PAGE EXTRACT →

....

I'd thought of it that way too.

[tisme.livejournal.com]

Can't we just all let them loose in a room and let them get on with it?

[reddragdiva]

Yes, but then they'll argue over the beer.

[tisme.livejournal.com]

and the expensive condomns

[ciphergoth.livejournal.com]

BiCon generally has lots of free condoms though!

[tisme.livejournal.com]

There is a slight possibility that I may be bitter about my (now ex) SO's insistence on the really expensive type of condomns from Durex, and no other would do. It was either that or a cold shower.

[xxxlibris.livejournal.com]

Ooh - was having very similar discussions about this last week; namely on the (relatively simple) problem of gay speed dating: whether to ensure that each person has their three minutes with every other person, or whether they are split into two groups and treated like yer standard hetero groups. If the former, would some form of double circle/mobius loop thing work, with a crossover point? (This works in my head but is very hard to explain).

NB. This discussion took place in a bar where the upstairs had been given over to speed dating, and the downstairs to a Cafe Scientifique talk on whether giant robots would take over the world. Occasionally the two would meet; a group of bejumpered folk would wander upstairs to buy beer, or a couple of glammed and glossed ladies would head downstairs to the bathrooms.

[prettygothboy.livejournal.com]

Statistics, Statistics, I hated it at school, at 6th form at univercity, and i still hate it now.

[ciphergoth.livejournal.com]

...actually this is combinatorics.

I like statistics too though.

....

INPUT DATA →
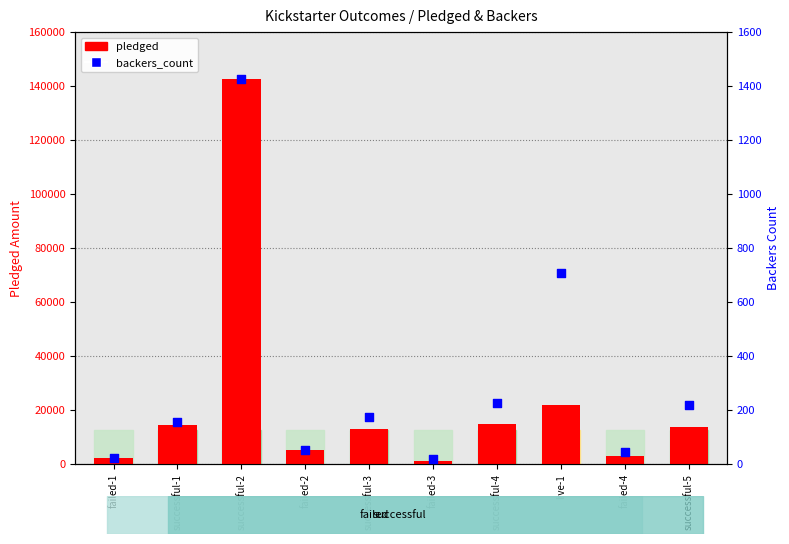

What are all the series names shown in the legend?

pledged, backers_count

....

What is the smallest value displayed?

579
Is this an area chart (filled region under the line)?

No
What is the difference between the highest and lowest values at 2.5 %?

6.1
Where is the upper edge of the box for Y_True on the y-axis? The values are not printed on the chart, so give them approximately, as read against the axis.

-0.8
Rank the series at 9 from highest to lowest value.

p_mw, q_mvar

....

REQUIREMENT → Condense the thread's paragraph beginning "NB. This discussion took place" into a brief bulleted list that keeps its main facts. You can complete the work without the items.

OUTPUT FOR THIS TASK →
- The discussion took place in a bar.
- Upstairs was given over to speed dating.
- Downstairs hosted a Cafe Scientifique talk on whether giant robots would take over the world.
- The two groups occasionally met: bejumpered folk went upstairs to buy beer, and glammed and glossed ladies went downstairs to the bathrooms.